Caution: This Historical Sex Story contains strong sexual content, including Ma/Fa mt/Fa Consensual Romantic Heterosexual Historical First Oral Sex
My fascination with older women began when World War II began in Holland in 1940 while I was on vacation, staying with my Tante Helena Linderstrom in Rotterdam.
My father Marius and mother Sofie sent me to a private school where I studied French, English and German amongst other subjects, and I also played Soccer.
My father comes from an Old Dutch middleclass family and it was his intention that I would attend a university. He wanted me to study law but I didn't like that idea. I wanted to study the Arts, the Humanities we call it today, but my father didn't understand what that was all about.
He was a baker and owned a four-storey building that he had inherited from his father. His sister was the only sibling and she inherited a large sum of money from their father.
The building that my father now owns, 596 Olympische Weg overlooks one of the eighty-eight canals that arc through the city. The canals get their water from Amsterdam harbour and the canal water is refreshed every day.
The ground floor of my father's building is divided into a bread shop and a bakery, which has wood fired ovens. The bread that my father bakes is delicious.
A separate street entrance allows access to the rest of the building. We live in the apartment on the first floor and a Jewish friend of the family lives with his wife and two children in the apartment above us, the top floor my father uses as a storeroom.
My father is six feet three inches tall. He has blue eyes and brown hair; his face is unremarkable except for his large puffy lips, the bottom lip always sagging. It is his arms that are his most noticeable feature; they are large, the muscles heavily developed from kneading dough for many hours each day.
"Your arms make you look like a crab with big pincers," I jokingly told him when I was younger; he cuffed me playfully around the head and told me not to be cheeky.
I do not look like him or my mother because I have dark hair and brown eyes. My father told me that my dark hair and complexion comes from his mother, Oma Resson, grandmother Resson, who was French.
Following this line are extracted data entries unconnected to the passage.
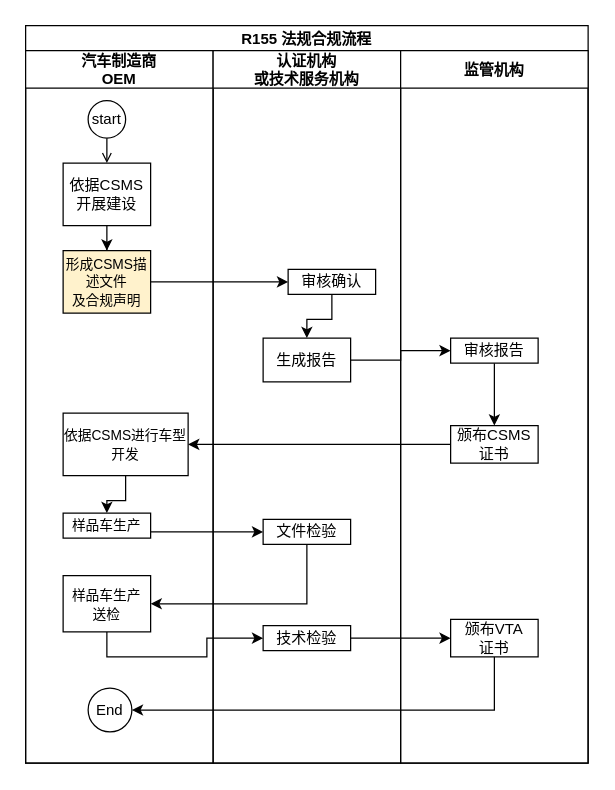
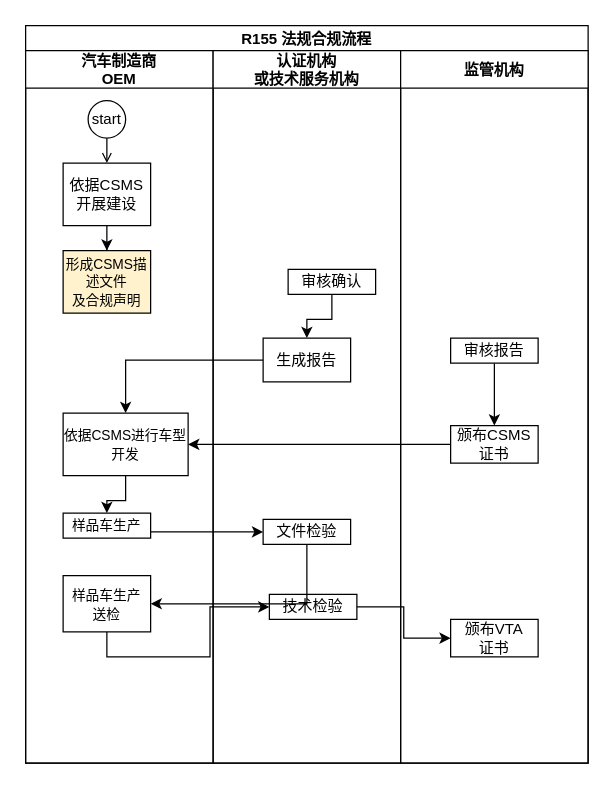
  <mxCell id="0" />
  <mxCell id="1" parent="0" />
  <mxCell id="2" value="R155 法规合规流程" style="swimlane;childLayout=stackLayout;resizeParent=1;resizeParentMax=0;startSize=20;" vertex="1" parent="1"><mxGeometry x="20" y="20" width="450" height="590" as="geometry" /></mxCell>
  <mxCell id="3" value="汽车制造商&#10;OEM" style="swimlane;startSize=30;" vertex="1" parent="2"><mxGeometry y="20" width="150" height="570" as="geometry" /></mxCell>
  <mxCell id="4" style="edgeStyle=orthogonalEdgeStyle;rounded=0;orthogonalLoop=1;jettySize=auto;html=1;exitX=0.5;exitY=1;exitDx=0;exitDy=0;entryX=0.5;entryY=0;entryDx=0;entryDy=0;endArrow=open;" edge="1" parent="3" source="5" target="7"><mxGeometry relative="1" as="geometry" /></mxCell>
  <mxCell id="5" value="start" style="ellipse;whiteSpace=wrap;html=1;aspect=fixed;" vertex="1" parent="3"><mxGeometry x="50" y="40" width="30" height="30" as="geometry" /></mxCell>
  <mxCell id="6" value="" style="edgeStyle=orthogonalEdgeStyle;rounded=0;orthogonalLoop=1;jettySize=auto;html=1;" edge="1" parent="3" source="7" target="8"><mxGeometry relative="1" as="geometry" /></mxCell>
  <mxCell id="7" value="依据CSMS开展建设" style="rounded=0;whiteSpace=wrap;html=1;" vertex="1" parent="3"><mxGeometry x="30" y="90" width="70" height="50" as="geometry" /></mxCell>
  <mxCell id="8" value="&lt;span style=&quot;font-size: 11px&quot;&gt;形成CSMS描述文件&lt;/span&gt;&lt;br style=&quot;font-size: 11px&quot;&gt;&lt;span style=&quot;font-size: 11px&quot;&gt;及合规声明&lt;/span&gt;" style="rounded=0;whiteSpace=wrap;html=1;fillColor=#fff2cc;" vertex="1" parent="3"><mxGeometry x="30" y="160" width="70" height="50" as="geometry" /></mxCell>
  <mxCell id="9" value="" style="edgeStyle=orthogonalEdgeStyle;rounded=0;orthogonalLoop=1;jettySize=auto;html=1;" edge="1" parent="3" source="10" target="11"><mxGeometry relative="1" as="geometry" /></mxCell>
  <mxCell id="10" value="&lt;span style=&quot;font-size: 11px&quot;&gt;依据CSMS进行车型开发&lt;/span&gt;" style="rounded=0;whiteSpace=wrap;html=1;" vertex="1" parent="3"><mxGeometry x="30" y="290" width="100" height="50" as="geometry" /></mxCell>
  <mxCell id="11" value="&lt;span style=&quot;font-size: 11px&quot;&gt;样品车生产&lt;/span&gt;" style="rounded=0;whiteSpace=wrap;html=1;" vertex="1" parent="3"><mxGeometry x="30" y="370" width="70" height="20" as="geometry" /></mxCell>
  <mxCell id="12" value="&lt;span style=&quot;font-size: 11px&quot;&gt;样品车生产&lt;br&gt;送检&lt;/span&gt;" style="rounded=0;whiteSpace=wrap;html=1;" vertex="1" parent="3"><mxGeometry x="30" y="420" width="70" height="45" as="geometry" /></mxCell>
- <mxCell id="13" value="End" style="ellipse;whiteSpace=wrap;html=1;aspect=fixed;" vertex="1" parent="3"><mxGeometry x="50" y="510" width="35" height="35" as="geometry" /></mxCell>
  <mxCell id="14" value="认证机构&#10;或技术服务机构" style="swimlane;startSize=30;" vertex="1" parent="2"><mxGeometry x="150" y="20" width="150" height="570" as="geometry" /></mxCell>
  <mxCell id="15" value="" style="edgeStyle=orthogonalEdgeStyle;rounded=0;orthogonalLoop=1;jettySize=auto;html=1;" edge="1" parent="14" source="16" target="17"><mxGeometry relative="1" as="geometry" /></mxCell>
  <mxCell id="16" value="审核确认" style="rounded=0;whiteSpace=wrap;html=1;" vertex="1" parent="14"><mxGeometry x="60" y="175" width="70" height="20" as="geometry" /></mxCell>
  <mxCell id="17" value="生成报告" style="rounded=0;whiteSpace=wrap;html=1;" vertex="1" parent="14"><mxGeometry x="40" y="230" width="70" height="35" as="geometry" /></mxCell>
- <mxCell id="18" value="技术检验" style="rounded=0;whiteSpace=wrap;html=1;" vertex="1" parent="14"><mxGeometry x="40" y="460" width="70" height="20" as="geometry" /></mxCell>
+ <mxCell id="18" value="技术检验" style="rounded=0;whiteSpace=wrap;html=1;" vertex="1" parent="14"><mxGeometry x="45" y="435" width="70" height="20" as="geometry" /></mxCell>
  <mxCell id="19" value="文件检验" style="rounded=0;whiteSpace=wrap;html=1;" vertex="1" parent="14"><mxGeometry x="40" y="375" width="70" height="20" as="geometry" /></mxCell>
  <mxCell id="20" value="监管机构" style="swimlane;startSize=30;" vertex="1" parent="2"><mxGeometry x="300" y="20" width="150" height="570" as="geometry" /></mxCell>
  <mxCell id="21" style="edgeStyle=orthogonalEdgeStyle;rounded=0;orthogonalLoop=1;jettySize=auto;html=1;exitX=0.5;exitY=1;exitDx=0;exitDy=0;" edge="1" parent="20" source="22" target="23"><mxGeometry relative="1" as="geometry" /></mxCell>
  <mxCell id="22" value="审核报告" style="rounded=0;whiteSpace=wrap;html=1;" vertex="1" parent="20"><mxGeometry x="40" y="230" width="70" height="20" as="geometry" /></mxCell>
  <mxCell id="23" value="颁布CSMS证书" style="rounded=0;whiteSpace=wrap;html=1;" vertex="1" parent="20"><mxGeometry x="40" y="300" width="70" height="30" as="geometry" /></mxCell>
  <mxCell id="24" value="颁布VTA&lt;br&gt;证书" style="rounded=0;whiteSpace=wrap;html=1;" vertex="1" parent="20"><mxGeometry x="40" y="455" width="70" height="30" as="geometry" /></mxCell>
- <mxCell id="25" style="edgeStyle=orthogonalEdgeStyle;rounded=0;orthogonalLoop=1;jettySize=auto;html=1;entryX=0;entryY=0.5;entryDx=0;entryDy=0;" edge="1" parent="2" source="8" target="16"><mxGeometry relative="1" as="geometry" /></mxCell>
- <mxCell id="26" style="edgeStyle=orthogonalEdgeStyle;rounded=0;orthogonalLoop=1;jettySize=auto;html=1;entryX=0;entryY=0.5;entryDx=0;entryDy=0;" edge="1" parent="2" source="17" target="22"><mxGeometry relative="1" as="geometry" /></mxCell>
+ <mxCell id="26" style="edgeStyle=orthogonalEdgeStyle;rounded=0;orthogonalLoop=1;jettySize=auto;html=1;" edge="1" parent="2" source="17" target="10"><mxGeometry relative="1" as="geometry" /></mxCell>
  <mxCell id="27" style="edgeStyle=orthogonalEdgeStyle;rounded=0;orthogonalLoop=1;jettySize=auto;html=1;exitX=0.5;exitY=1;exitDx=0;exitDy=0;entryX=0;entryY=0.5;entryDx=0;entryDy=0;" edge="1" parent="2" source="12" target="18"><mxGeometry relative="1" as="geometry" /></mxCell>
  <mxCell id="28" value="" style="edgeStyle=orthogonalEdgeStyle;rounded=0;orthogonalLoop=1;jettySize=auto;html=1;exitX=0.5;exitY=1;exitDx=0;exitDy=0;entryX=1;entryY=0.5;entryDx=0;entryDy=0;" edge="1" parent="2" source="19" target="12"><mxGeometry relative="1" as="geometry" /></mxCell>
  <mxCell id="29" style="edgeStyle=orthogonalEdgeStyle;rounded=0;orthogonalLoop=1;jettySize=auto;html=1;exitX=1;exitY=0.75;exitDx=0;exitDy=0;entryX=0;entryY=0.5;entryDx=0;entryDy=0;" edge="1" parent="2" source="11" target="19"><mxGeometry relative="1" as="geometry" /></mxCell>
  <mxCell id="30" style="edgeStyle=orthogonalEdgeStyle;rounded=0;orthogonalLoop=1;jettySize=auto;html=1;exitX=1;exitY=0.5;exitDx=0;exitDy=0;entryX=0;entryY=0.5;entryDx=0;entryDy=0;" edge="1" parent="2" source="18" target="24"><mxGeometry relative="1" as="geometry" /></mxCell>
- <mxCell id="31" style="edgeStyle=orthogonalEdgeStyle;rounded=0;orthogonalLoop=1;jettySize=auto;html=1;exitX=0.5;exitY=1;exitDx=0;exitDy=0;entryX=1;entryY=0.5;entryDx=0;entryDy=0;" edge="1" parent="2" source="24" target="13"><mxGeometry relative="1" as="geometry" /></mxCell>
  <mxCell id="32" style="edgeStyle=orthogonalEdgeStyle;rounded=0;orthogonalLoop=1;jettySize=auto;html=1;exitX=0;exitY=0.5;exitDx=0;exitDy=0;" edge="1" parent="2" source="23" target="10"><mxGeometry relative="1" as="geometry" /></mxCell>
On May 1st 1940, I was sixteen and my father successfully obtained a Government work permit for me to become his apprentice baker. The clouds of war that were rapidly drifting over Europe worried him and he wanted me out of school and in a protected industry fearing that the worst would happen and that we would soon be at war with Germany. At the time I did not know how right he was but I was dismayed that he was pushing me into a trade, squashing my ambition to attend university.
Because my schooling had been terminated prematurely, and my father knew how disappointed I was, he wanted me to have a short vacation before commencing work with him. He told me that it could be many years before I would have another holiday. So it was that he arranged with his sister, my Tante Helena who lives in Rotterdam, for me to spend two weeks with her. I should explain that Tante is Dutch for Aunt with the 'e' pronounced as 'a'.
I was farewelled on my vacation by my family from Amsterdam Centrum, our central railway station, at eight a.m. on May 2nd.
The train to Rotterdam passes through monotonous flat country with wheat and tulip fields, potato farms, occasional windmills, thatched roofed farmers cottages and dairy cows breaking the tedium. All of the fields were surrounded with drainage canals and some of the larger canals have fish in them.
The steam train's whistle blew as it entered into the outlying villages and suburbs of Rotterdam; with its deep harbour this city is the commercial trading hub of Europe and has been so for more than two hundred years.
My name is Gerard Raymer, my nickname is Gerry, and I was born in Amsterdam, Holland in 1924.